» **PAGE TEXT**
---

Other notable productions at this time were: the Carmen Suite; Sonnets, using Benjamin Britten’s music; the Arabesques, with Lazarev’s music. Attempts to create national works included the children’s ballet Andriesh by Zlata Tkach and Luceafarul by Eugen Doga based on Eminescu’s best-known poem; while O Seara de Balet re-introduced audiences to the classical choreography of Marius Petipa, Ivanov, Fokine and Gorski. The Kirov Ballet production of La Bayadère was carefully re-created by Tatiana Leagt and showed how well the company could handle a difficult work requiring first-class performers.

---

» **Structure-from-motion data**
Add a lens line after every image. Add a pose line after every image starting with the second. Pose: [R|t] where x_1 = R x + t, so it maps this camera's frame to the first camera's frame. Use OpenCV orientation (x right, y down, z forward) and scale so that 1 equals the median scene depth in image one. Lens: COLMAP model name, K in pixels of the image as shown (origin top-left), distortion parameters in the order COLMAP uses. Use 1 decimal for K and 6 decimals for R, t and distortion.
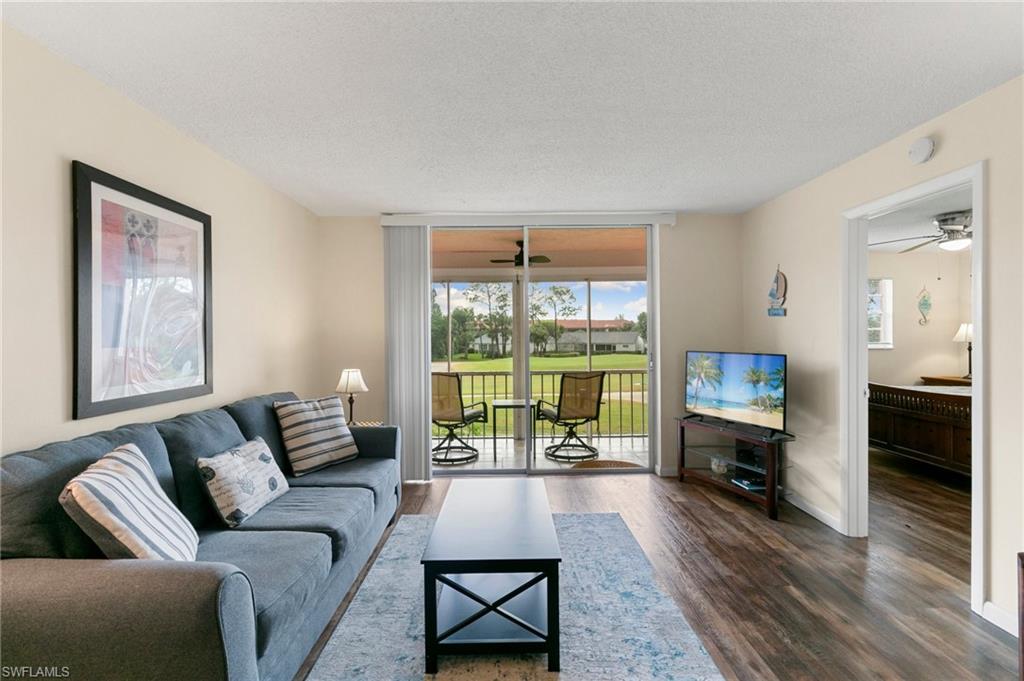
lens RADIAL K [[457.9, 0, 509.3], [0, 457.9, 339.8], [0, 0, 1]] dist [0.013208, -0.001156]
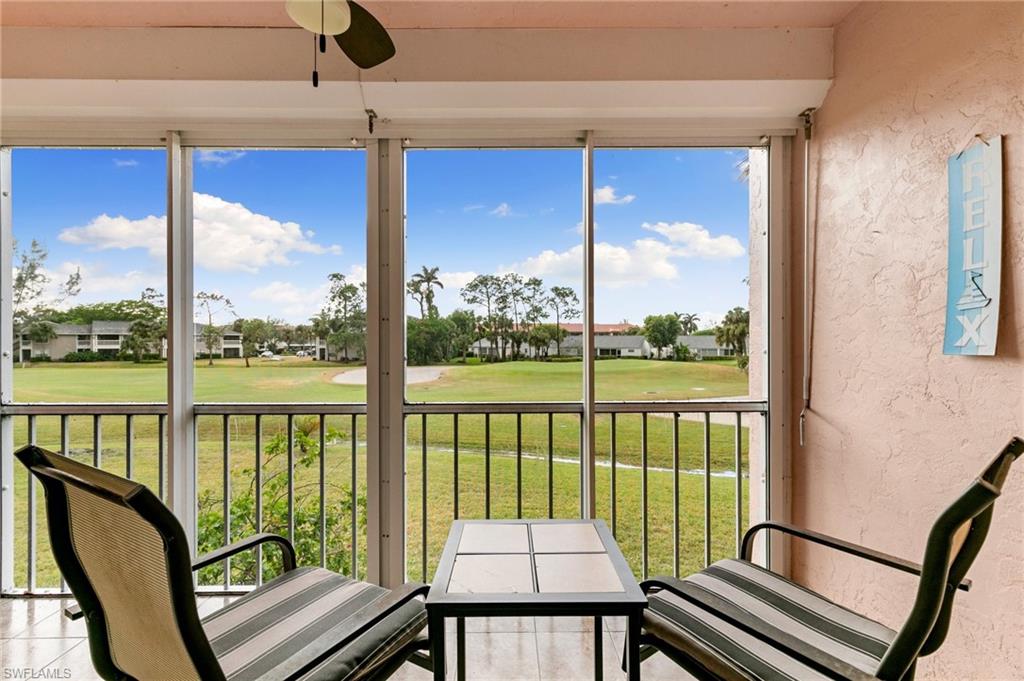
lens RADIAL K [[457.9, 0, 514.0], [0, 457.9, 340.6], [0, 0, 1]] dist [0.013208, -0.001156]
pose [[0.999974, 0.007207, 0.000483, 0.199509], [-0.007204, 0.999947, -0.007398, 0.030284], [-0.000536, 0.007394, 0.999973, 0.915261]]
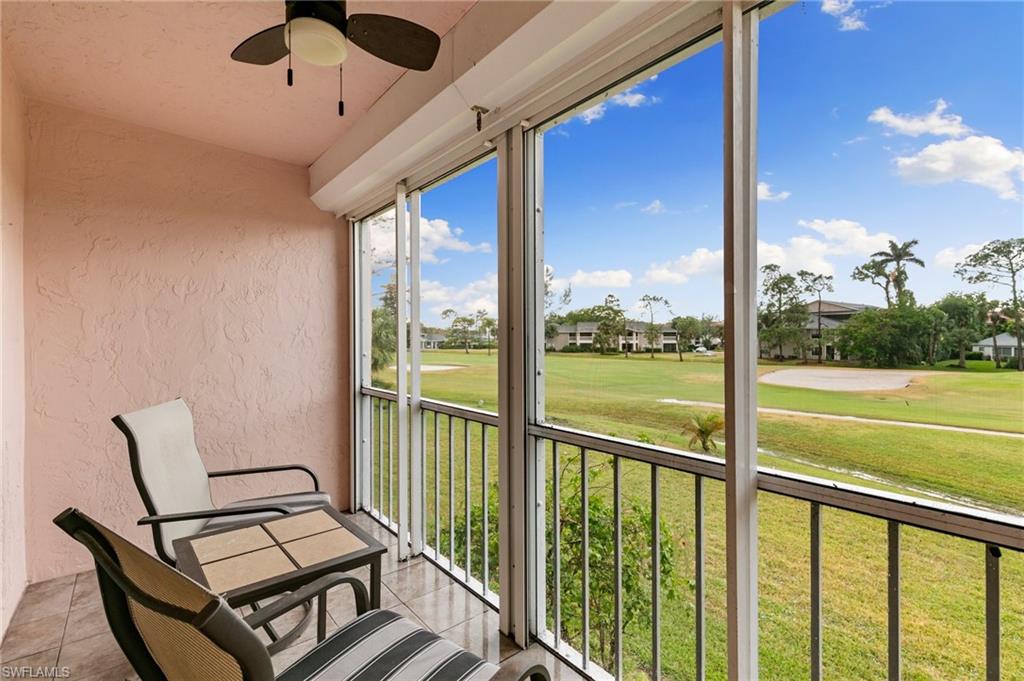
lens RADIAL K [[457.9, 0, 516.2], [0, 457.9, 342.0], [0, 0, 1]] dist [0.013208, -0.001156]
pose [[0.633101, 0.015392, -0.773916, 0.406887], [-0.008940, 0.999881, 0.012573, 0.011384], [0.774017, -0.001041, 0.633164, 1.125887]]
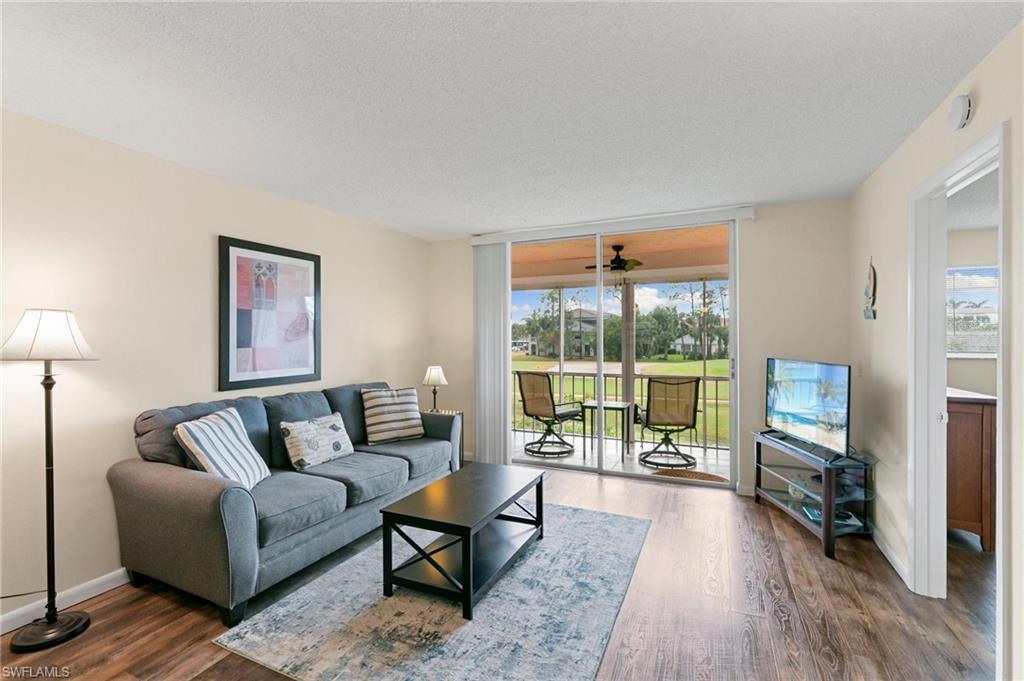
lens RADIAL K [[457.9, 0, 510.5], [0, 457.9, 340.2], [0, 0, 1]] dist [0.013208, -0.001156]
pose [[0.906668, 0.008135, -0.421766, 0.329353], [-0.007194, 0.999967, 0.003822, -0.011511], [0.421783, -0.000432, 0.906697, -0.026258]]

---

» **TASK ITEM**
Reproduce the passage of the ballet text above between "Other notable productions" and "requiring first-class performers.", inclusive.

» **ANSWER BELOW**
Other notable productions at this time were: the Carmen Suite; Sonnets, using Benjamin Britten’s music; the Arabesques, with Lazarev’s music. Attempts to create national works included the children’s ballet Andriesh by Zlata Tkach and Luceafarul by Eugen Doga based on Eminescu’s best-known poem; while O Seara de Balet re-introduced audiences to the classical choreography of Marius Petipa, Ivanov, Fokine and Gorski. The Kirov Ballet production of La Bayadère was carefully re-created by Tatiana Leagt and showed how well the company could handle a difficult work requiring first-class performers.